Friday night’s showing against Castaneda was a return to his prominent rise. With the exception of a rough patch in the fourth round, Martin proved to be the superior boxer and ultimately the stronger fighter as well. The puncher’s advantage appeared to be with Castaneda, but knockdowns by Martin in rounds five and six changed that perspective.
The first knockdown came courtesy of a perfectly placed right uppercut to the midsection. Castaneda lost his breath before falling to the canvas. How he beat the count is a mystery, but Martin refused to rest on his laurels. The San Diegan went right to work in the sixth, once again flooring Castaneda, this time for good as the referee saw no need to allow the fight to continue.
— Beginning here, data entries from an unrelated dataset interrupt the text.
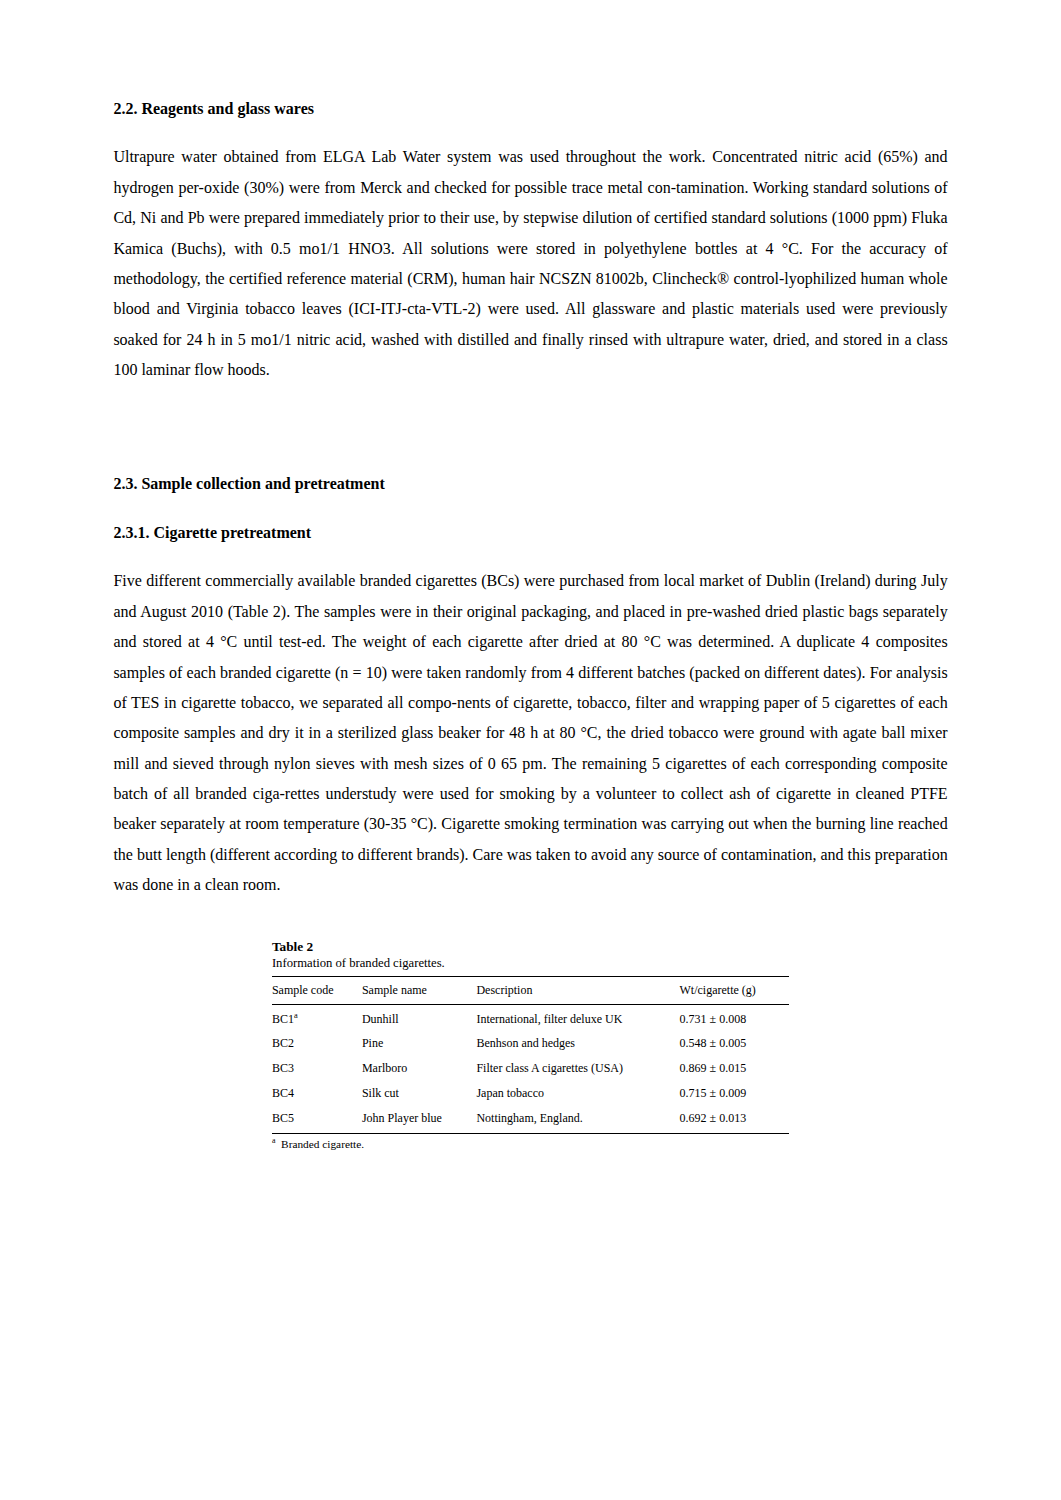2.2. Reagents and glass wares
Ultrapure water obtained from ELGA Lab Water system was used throughout the work. Concentrated nitric acid (65%) and hydrogen per-oxide (30%) were from Merck and checked for possible trace metal con-tamination. Working standard solutions of Cd, Ni and Pb were prepared immediately prior to their use, by stepwise dilution of certified standard solutions (1000 ppm) Fluka Kamica (Buchs), with 0.5 mo1/1 HNO3. All solutions were stored in polyethylene bottles at 4 °C. For the accuracy of methodology, the certified reference material (CRM), human hair NCSZN 81002b, Clincheck® control-lyophilized human whole blood and Virginia tobacco leaves (ICI-ITJ-cta-VTL-2) were used. All glassware and plastic materials used were previously soaked for 24 h in 5 mo1/1 nitric acid, washed with distilled and finally rinsed with ultrapure water, dried, and stored in a class 100 laminar flow hoods.
2.3. Sample collection and pretreatment
2.3.1. Cigarette pretreatment
Five different commercially available branded cigarettes (BCs) were purchased from local market of Dublin (Ireland) during July and August 2010 (Table 2). The samples were in their original packaging, and placed in pre-washed dried plastic bags separately and stored at 4 °C until test-ed. The weight of each cigarette after dried at 80 °C was determined. A duplicate 4 composites samples of each branded cigarette (n = 10) were taken randomly from 4 different batches (packed on different dates). For analysis of TES in cigarette tobacco, we separated all compo-nents of cigarette, tobacco, filter and wrapping paper of 5 cigarettes of each composite samples and dry it in a sterilized glass beaker for 48 h at 80 °C, the dried tobacco were ground with agate ball mixer mill and sieved through nylon sieves with mesh sizes of 0 65 pm. The remaining 5 cigarettes of each corresponding composite batch of all branded ciga-rettes understudy were used for smoking by a volunteer to collect ash of cigarette in cleaned PTFE beaker separately at room temperature (30-35 °C). Cigarette smoking termination was carrying out when the burning line reached the butt length (different according to different brands). Care was taken to avoid any source of contamination, and this preparation was done in a clean room.
Table 2
Information of branded cigarettes.
| Sample code | Sample name | Description | Wt/cigarette (g) |
| --- | --- | --- | --- |
| BC1 a | Dunhill | International, filter deluxe UK | 0.731 ± 0.008 |
| BC2 | Pine | Benhson and hedges | 0.548 ± 0.005 |
| BC3 | Marlboro | Filter class A cigarettes (USA) | 0.869 ± 0.015 |
| BC4 | Silk cut | Japan tobacco | 0.715 ± 0.009 |
| BC5 | John Player blue | Nottingham, England. | 0.692 ± 0.013 |
a Branded cigarette.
Martin improves to 24-2-3 (7KO) with the win. The knockout was his first since Sept. ’10 and by far the most significant of his still promising career.
Castaneda falls to 20-2-1 (15KO). Both losses have come by knockout and within his past four fights.
The opening bout saw Aaron Acevedo and Daniel Martinez engage in a spirited four-round battle which ended in a majority draw. Acevedo (1-0-1, 1KO) jumped out to a big start in the opening round, but struggled to maintain his lead. Martinez (0-0-1, 0KO) rallied back hard to fight to a draw. Scores were 38-38 twice, while the third judge had it 39-37 in favor of Martinez.